Image by the authorgeojson_df <- geojson_df %>%
mutate(color = case_when(
grepl(“_tee$”, Name) ~ “#57B740”,
grepl(“_bunker$”, Name) ~ “#EDE6D3”,
grepl(“_water$”, Name) ~ “#2243b6”,
grepl(“_fairway$”, Name) ~ “#57B740”,
grepl(“_green$”, Name) ~ “#86D14A”,
grepl(“_hazard$”, Name) ~ “#094d1d”
)) %>%
mutate(centroid = st_centroid(geometry))

We’re officially ready to plot. We can use a combination of geom_sf(), geom_text(), and even geom_point() if we want to get fancy and plot shots on top of our map.

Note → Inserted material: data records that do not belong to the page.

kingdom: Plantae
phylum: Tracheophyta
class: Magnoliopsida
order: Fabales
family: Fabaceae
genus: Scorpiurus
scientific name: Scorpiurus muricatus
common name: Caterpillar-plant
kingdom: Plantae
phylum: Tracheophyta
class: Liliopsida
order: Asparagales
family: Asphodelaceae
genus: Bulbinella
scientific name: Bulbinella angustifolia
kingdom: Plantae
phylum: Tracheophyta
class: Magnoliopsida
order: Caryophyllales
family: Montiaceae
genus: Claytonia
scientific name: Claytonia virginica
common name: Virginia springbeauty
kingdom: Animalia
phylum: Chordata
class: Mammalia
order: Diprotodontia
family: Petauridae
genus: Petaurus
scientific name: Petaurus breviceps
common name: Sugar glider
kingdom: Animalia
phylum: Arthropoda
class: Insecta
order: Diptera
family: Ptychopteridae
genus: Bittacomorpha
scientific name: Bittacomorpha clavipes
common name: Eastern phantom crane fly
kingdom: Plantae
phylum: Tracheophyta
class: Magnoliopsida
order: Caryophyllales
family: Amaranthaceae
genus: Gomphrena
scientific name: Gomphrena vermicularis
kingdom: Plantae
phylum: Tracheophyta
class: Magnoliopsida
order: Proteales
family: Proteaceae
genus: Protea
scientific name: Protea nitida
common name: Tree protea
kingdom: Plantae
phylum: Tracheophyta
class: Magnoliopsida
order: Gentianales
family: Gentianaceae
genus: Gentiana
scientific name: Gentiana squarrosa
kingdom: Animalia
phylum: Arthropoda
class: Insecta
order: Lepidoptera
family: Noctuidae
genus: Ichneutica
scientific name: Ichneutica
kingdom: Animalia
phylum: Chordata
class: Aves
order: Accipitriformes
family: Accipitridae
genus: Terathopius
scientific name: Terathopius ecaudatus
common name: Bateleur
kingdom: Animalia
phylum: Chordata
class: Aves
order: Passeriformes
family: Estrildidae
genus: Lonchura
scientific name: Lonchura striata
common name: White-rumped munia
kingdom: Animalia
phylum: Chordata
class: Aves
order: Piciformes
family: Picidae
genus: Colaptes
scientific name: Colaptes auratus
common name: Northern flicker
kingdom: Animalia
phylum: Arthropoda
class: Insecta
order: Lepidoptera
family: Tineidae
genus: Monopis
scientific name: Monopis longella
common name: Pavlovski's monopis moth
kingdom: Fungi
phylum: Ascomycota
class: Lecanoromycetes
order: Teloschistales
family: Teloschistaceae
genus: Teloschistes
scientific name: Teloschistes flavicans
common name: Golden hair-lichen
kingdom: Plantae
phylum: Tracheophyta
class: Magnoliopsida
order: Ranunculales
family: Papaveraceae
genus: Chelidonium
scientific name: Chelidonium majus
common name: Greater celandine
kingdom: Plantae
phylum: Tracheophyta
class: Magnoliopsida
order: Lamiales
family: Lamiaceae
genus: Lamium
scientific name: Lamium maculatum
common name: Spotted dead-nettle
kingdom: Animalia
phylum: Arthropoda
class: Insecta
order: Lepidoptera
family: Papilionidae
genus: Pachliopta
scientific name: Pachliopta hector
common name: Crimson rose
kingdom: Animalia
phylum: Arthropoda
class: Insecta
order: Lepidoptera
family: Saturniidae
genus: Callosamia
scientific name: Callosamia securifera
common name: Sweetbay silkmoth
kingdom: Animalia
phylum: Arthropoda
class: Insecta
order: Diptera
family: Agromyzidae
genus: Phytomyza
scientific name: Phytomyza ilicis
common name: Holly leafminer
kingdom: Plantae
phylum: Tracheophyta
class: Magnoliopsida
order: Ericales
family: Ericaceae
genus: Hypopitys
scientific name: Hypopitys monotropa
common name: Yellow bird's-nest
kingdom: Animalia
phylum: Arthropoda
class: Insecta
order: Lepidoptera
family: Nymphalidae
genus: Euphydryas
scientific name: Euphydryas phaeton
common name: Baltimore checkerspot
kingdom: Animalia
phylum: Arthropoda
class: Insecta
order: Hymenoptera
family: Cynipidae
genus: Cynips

I typically remove gridlines, axis labels, and the legend for a cleaner look.

ggplot() +
geom_sf(data = geojson_df, aes(fill = color), color = “black”) +
geom_text(data = filter(geojson_df, grepl(“_green”, Name)),
aes(x = st_coordinates(centroid)[, 1],
y = st_coordinates(centroid)[, 2],
label = hole_num),
size = 3, color = “black”, fontface = “bold”, hjust = 0.5, vjust = 0.5) +
scale_fill_identity() +
theme_minimal() +
theme(axis.title.x = element_blank(),
axis.title.y = element_blank(),
axis.text.x = element_blank(),
axis.text.y = element_blank(),
plot.title = element_text(size = 16),
panel.grid.major = element_blank(),
panel.grid.minor = element_blank()) +
theme(legend.position = “none”) +
labs(title = ‘Erin Hills | Hartford, WI’)

And there you have it — a golf course plotted in R, what a concept!

To view other courses I have plotted at the time of writing this article, you can visit my Shiny app: https://abodesy14.shinyapps.io/golfMapsR/

If you followed along, had fun in doing so, or are intrigued, feel free to try mapping your favorite courses and create a Pull Request for the golfMapsR repository that I maintain: https://github.com/abodesy14/golfMapsR
With some combined effort, we can create a nice little database of plottable golf courses around the world!